- [Work to be completed] As you work through the listing below, copy each line exactly and drop the images.

- [Supplied records]
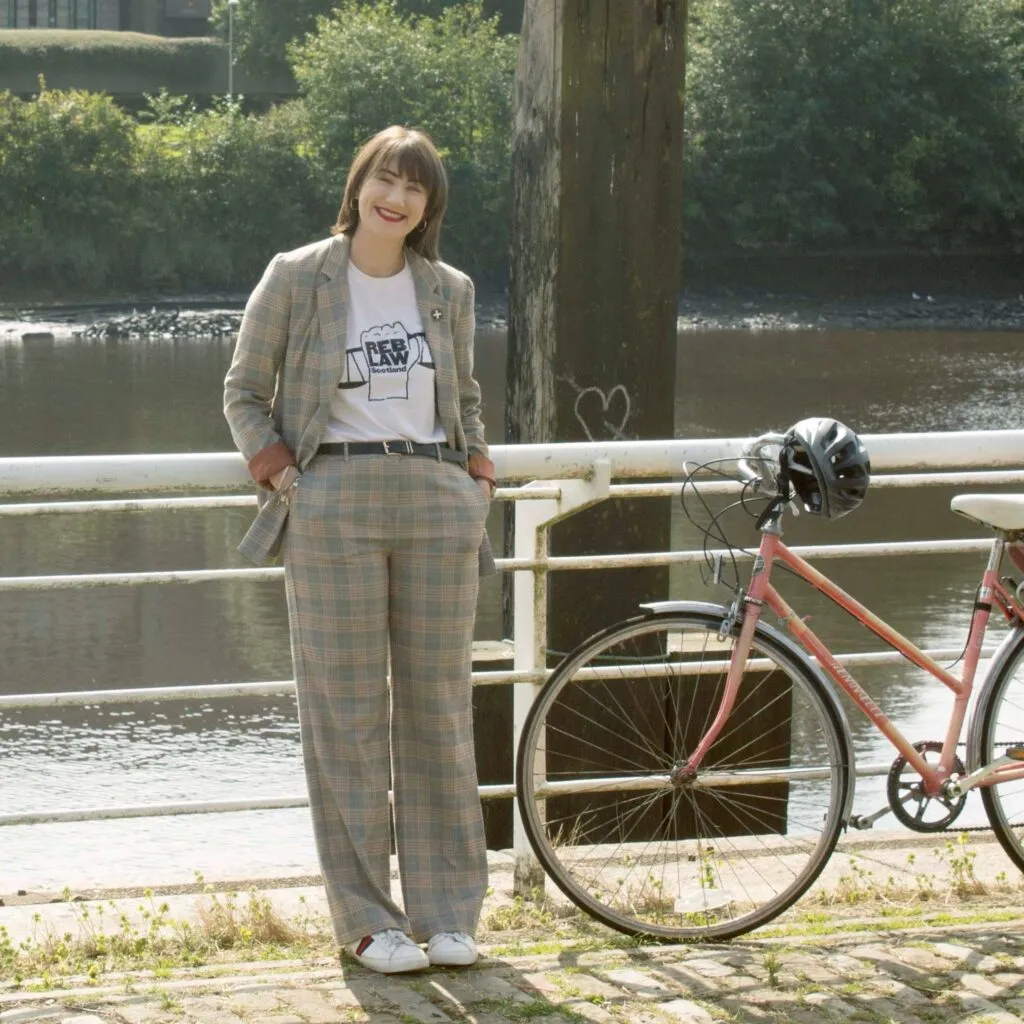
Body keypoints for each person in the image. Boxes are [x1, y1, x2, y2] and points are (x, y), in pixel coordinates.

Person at [223, 125, 497, 975]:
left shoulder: (447, 288)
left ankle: (448, 913)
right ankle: (367, 920)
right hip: (332, 501)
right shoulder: (298, 274)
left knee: (440, 715)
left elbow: (467, 392)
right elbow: (242, 388)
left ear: (429, 206)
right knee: (343, 718)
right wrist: (279, 473)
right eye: (387, 178)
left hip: (434, 499)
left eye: (416, 187)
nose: (399, 197)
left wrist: (476, 473)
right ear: (360, 185)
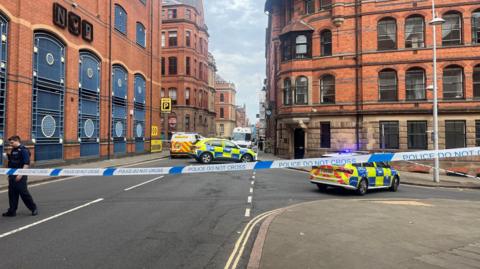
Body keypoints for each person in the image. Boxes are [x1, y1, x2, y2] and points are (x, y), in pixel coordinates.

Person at [2, 135, 38, 217]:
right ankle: (12, 211)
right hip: (12, 175)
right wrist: (9, 174)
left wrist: (20, 174)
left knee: (23, 193)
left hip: (20, 175)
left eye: (12, 142)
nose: (11, 144)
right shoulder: (13, 150)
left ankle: (33, 208)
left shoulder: (23, 150)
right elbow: (11, 163)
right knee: (12, 194)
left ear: (17, 141)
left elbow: (26, 164)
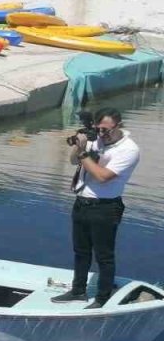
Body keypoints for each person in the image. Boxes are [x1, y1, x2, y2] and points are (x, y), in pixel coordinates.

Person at [53, 108, 140, 308]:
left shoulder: (128, 149)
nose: (101, 134)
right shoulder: (95, 138)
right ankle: (78, 290)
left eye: (105, 130)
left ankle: (102, 297)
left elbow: (102, 176)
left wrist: (84, 152)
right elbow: (74, 160)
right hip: (82, 203)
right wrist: (80, 146)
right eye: (98, 129)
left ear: (118, 125)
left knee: (104, 256)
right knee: (81, 251)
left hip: (105, 207)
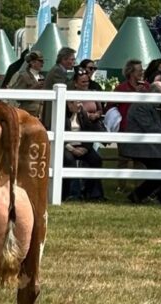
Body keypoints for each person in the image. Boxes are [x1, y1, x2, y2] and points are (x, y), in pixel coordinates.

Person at [119, 81, 161, 205]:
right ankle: (137, 195)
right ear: (154, 93)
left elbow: (156, 127)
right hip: (140, 146)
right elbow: (149, 128)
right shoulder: (141, 106)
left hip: (152, 145)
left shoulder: (153, 106)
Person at [62, 67, 106, 202]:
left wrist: (86, 147)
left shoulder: (82, 112)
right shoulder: (62, 114)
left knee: (96, 159)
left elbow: (88, 129)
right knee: (68, 160)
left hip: (82, 145)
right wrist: (72, 149)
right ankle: (68, 194)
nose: (77, 104)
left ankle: (91, 193)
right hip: (67, 146)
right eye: (73, 102)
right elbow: (61, 137)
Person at [42, 47, 76, 129]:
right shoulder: (58, 71)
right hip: (53, 110)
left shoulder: (59, 70)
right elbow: (65, 87)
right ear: (64, 59)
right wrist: (75, 78)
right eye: (72, 59)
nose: (74, 62)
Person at [8, 50, 45, 118]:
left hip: (39, 114)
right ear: (32, 62)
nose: (43, 63)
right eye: (40, 61)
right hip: (27, 114)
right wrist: (34, 87)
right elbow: (17, 96)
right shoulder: (24, 76)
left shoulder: (41, 77)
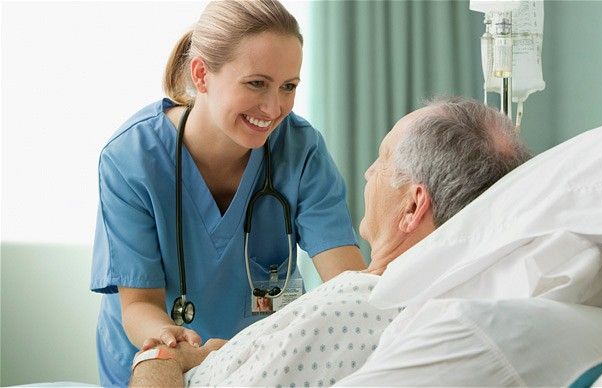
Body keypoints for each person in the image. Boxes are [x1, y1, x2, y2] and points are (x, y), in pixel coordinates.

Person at [129, 97, 532, 387]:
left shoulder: (349, 311)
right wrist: (225, 354)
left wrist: (160, 358)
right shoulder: (421, 303)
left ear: (412, 207)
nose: (368, 172)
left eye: (384, 158)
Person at [90, 1, 366, 386]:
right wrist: (176, 341)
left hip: (260, 367)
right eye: (257, 83)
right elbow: (139, 305)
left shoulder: (301, 151)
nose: (274, 107)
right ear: (201, 74)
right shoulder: (131, 159)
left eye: (288, 86)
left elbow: (348, 282)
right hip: (162, 361)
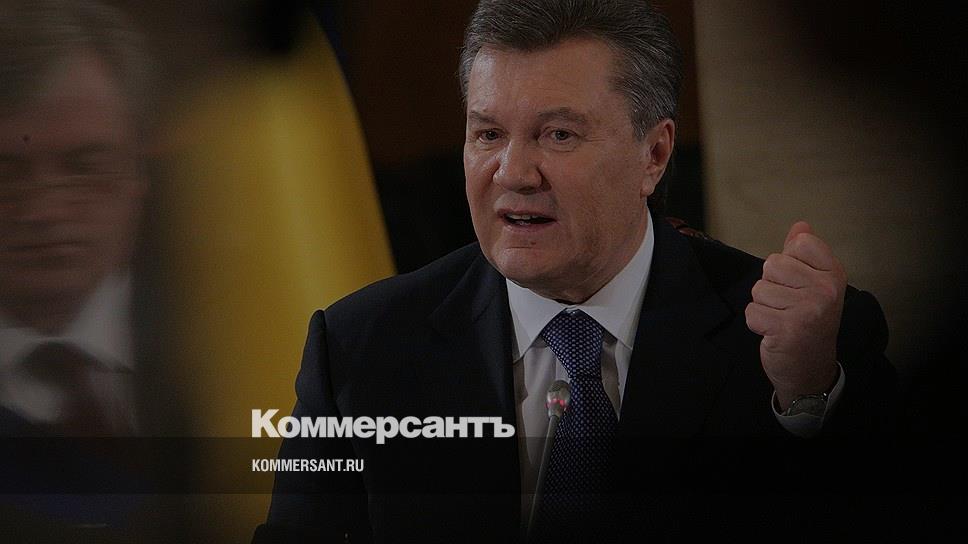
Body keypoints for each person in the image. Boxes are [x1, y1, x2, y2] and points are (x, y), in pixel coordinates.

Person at [255, 1, 896, 542]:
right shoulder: (359, 348)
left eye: (558, 135)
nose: (513, 173)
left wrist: (807, 400)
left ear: (654, 154)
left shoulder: (801, 346)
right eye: (488, 134)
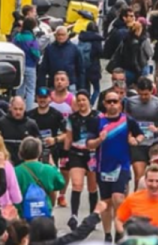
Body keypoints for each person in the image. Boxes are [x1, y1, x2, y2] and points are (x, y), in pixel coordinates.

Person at [86, 87, 144, 242]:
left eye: (115, 101)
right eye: (109, 101)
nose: (112, 104)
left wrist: (135, 140)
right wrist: (99, 140)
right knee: (106, 202)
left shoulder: (127, 120)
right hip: (103, 166)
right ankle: (107, 234)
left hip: (122, 165)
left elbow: (140, 134)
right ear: (104, 104)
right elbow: (89, 144)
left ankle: (120, 229)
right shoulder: (97, 121)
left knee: (118, 197)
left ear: (120, 104)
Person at [125, 76, 158, 182]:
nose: (144, 97)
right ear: (137, 91)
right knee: (139, 178)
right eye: (141, 94)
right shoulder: (130, 103)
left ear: (151, 91)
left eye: (147, 94)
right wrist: (130, 137)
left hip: (155, 142)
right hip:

- [Solution for this task]
Body keypoints for each person in the image. Boxes are [x1, y1, x2, y2] and points are (x, y), in pixel coordinates.

Person at [223, 125, 497, 975]:
left shoulder: (447, 288)
left ankle: (448, 913)
right ankle: (367, 920)
right hip: (332, 501)
right shoulder: (298, 274)
left knee: (440, 715)
left elbow: (467, 392)
right elbow: (242, 388)
left ear: (429, 206)
right knee: (343, 718)
right wrist: (279, 473)
right eye: (387, 178)
left hip: (434, 499)
left eye: (416, 187)
nose: (399, 197)
left wrist: (476, 473)
right ear: (360, 185)
Body keypoints for each person in the image. Boxes are [x1, y1, x2, y2] and points are (x, y), in pixel coordinates.

Person at [2, 135, 38, 217]:
right ankle: (12, 211)
right hip: (12, 175)
right wrist: (9, 174)
left wrist: (20, 174)
left knee: (23, 193)
left hip: (20, 175)
left eye: (12, 142)
nose: (11, 144)
right shoulder: (13, 150)
left ankle: (33, 208)
left shoulder: (23, 150)
right elbow: (11, 163)
right knee: (12, 194)
left ear: (17, 141)
left elbow: (26, 164)
Body keypoints for each person in the image. Boxes are [x1, y1, x2, y2] and points are (x, y), in pixel coordinates.

Person at [53, 108, 140, 308]:
left shoulder: (128, 149)
nose: (101, 134)
right shoulder: (95, 138)
right ankle: (78, 290)
left eye: (105, 130)
left ankle: (102, 297)
left elbow: (102, 176)
left wrist: (84, 152)
right elbow: (74, 160)
right hip: (82, 203)
right wrist: (80, 146)
right eye: (98, 129)
left ear: (118, 125)
left knee: (104, 256)
right knee: (81, 251)
left hip: (105, 207)
Body keypoints for each person in the image. Boxes are [x1, y1, x2, y2] and points are (x, y), in pixel coordinates.

Person at [119, 81, 161, 205]:
right ankle: (137, 195)
right ear: (154, 93)
left elbow: (156, 127)
right hip: (140, 146)
right elbow: (149, 128)
right shoulder: (141, 106)
left hip: (152, 145)
left shoulder: (153, 106)
Person at [62, 67, 106, 202]:
left wrist: (86, 147)
left shoulder: (82, 112)
right shoulder: (62, 114)
left knee: (96, 159)
left elbow: (88, 129)
right knee: (68, 160)
left hip: (82, 145)
right wrist: (72, 149)
right ankle: (68, 194)
nose: (77, 104)
left ankle: (91, 193)
right hip: (67, 146)
right eye: (73, 102)
right elbow: (61, 137)
Person at [42, 47, 76, 129]:
right shoulder: (58, 71)
right hip: (53, 110)
left shoulder: (59, 70)
right elbow: (65, 87)
right ear: (64, 59)
right wrist: (75, 78)
right eye: (72, 59)
nose: (74, 62)
Person at [8, 50, 45, 118]:
left hip: (39, 114)
right ear: (32, 62)
nose: (43, 63)
right eye: (40, 61)
right hip: (27, 114)
right wrist: (34, 87)
right elbow: (17, 96)
right shoulder: (24, 76)
left shoulder: (41, 77)
Body keypoints for each person in the image. Boxes are [x1, y1, x2, y2] and points are (x, y), in pixel coordinates.

Person at [129, 97, 532, 387]:
left shoulder: (349, 311)
right wrist: (225, 354)
left wrist: (160, 358)
right shoulder: (421, 303)
left ear: (412, 207)
nose: (368, 172)
left eye: (384, 158)
Person at [90, 1, 366, 386]:
right wrist: (176, 341)
left hip: (260, 367)
right eye: (257, 83)
right elbow: (139, 305)
left shoulder: (301, 151)
nose: (274, 107)
right ear: (201, 74)
right shoulder: (131, 159)
left eye: (288, 86)
left elbow: (348, 282)
right hip: (162, 361)
Body keypoints for each person in the image. Boxes are [x1, y1, x2, y2] and points are (x, y), in pixel coordinates.

Person at [255, 1, 896, 542]:
right shoulder: (359, 348)
left eye: (558, 135)
nose: (513, 173)
left wrist: (807, 400)
left ear: (654, 154)
left shoulder: (801, 346)
right eye: (488, 134)
Body keypoints for each person in the image. Boxes are [x1, y1, x2, y2] and points are (x, y), in pixel coordinates.

Person at [86, 87, 144, 242]:
left eye: (115, 101)
right eye: (109, 101)
nose: (112, 104)
left wrist: (135, 140)
right wrist: (99, 140)
right knee: (106, 202)
left shoulder: (127, 120)
right hip: (103, 166)
right ankle: (107, 234)
left hip: (122, 165)
left elbow: (140, 134)
right ear: (104, 104)
right elbow: (89, 144)
left ankle: (120, 229)
right shoulder: (97, 121)
left knee: (118, 197)
left ear: (120, 104)
Person at [125, 76, 158, 182]:
nose: (144, 97)
right ear: (137, 91)
right knee: (139, 178)
right eye: (141, 94)
right shoulder: (130, 103)
left ear: (151, 91)
left eye: (147, 94)
right wrist: (130, 137)
left hip: (155, 142)
right hip:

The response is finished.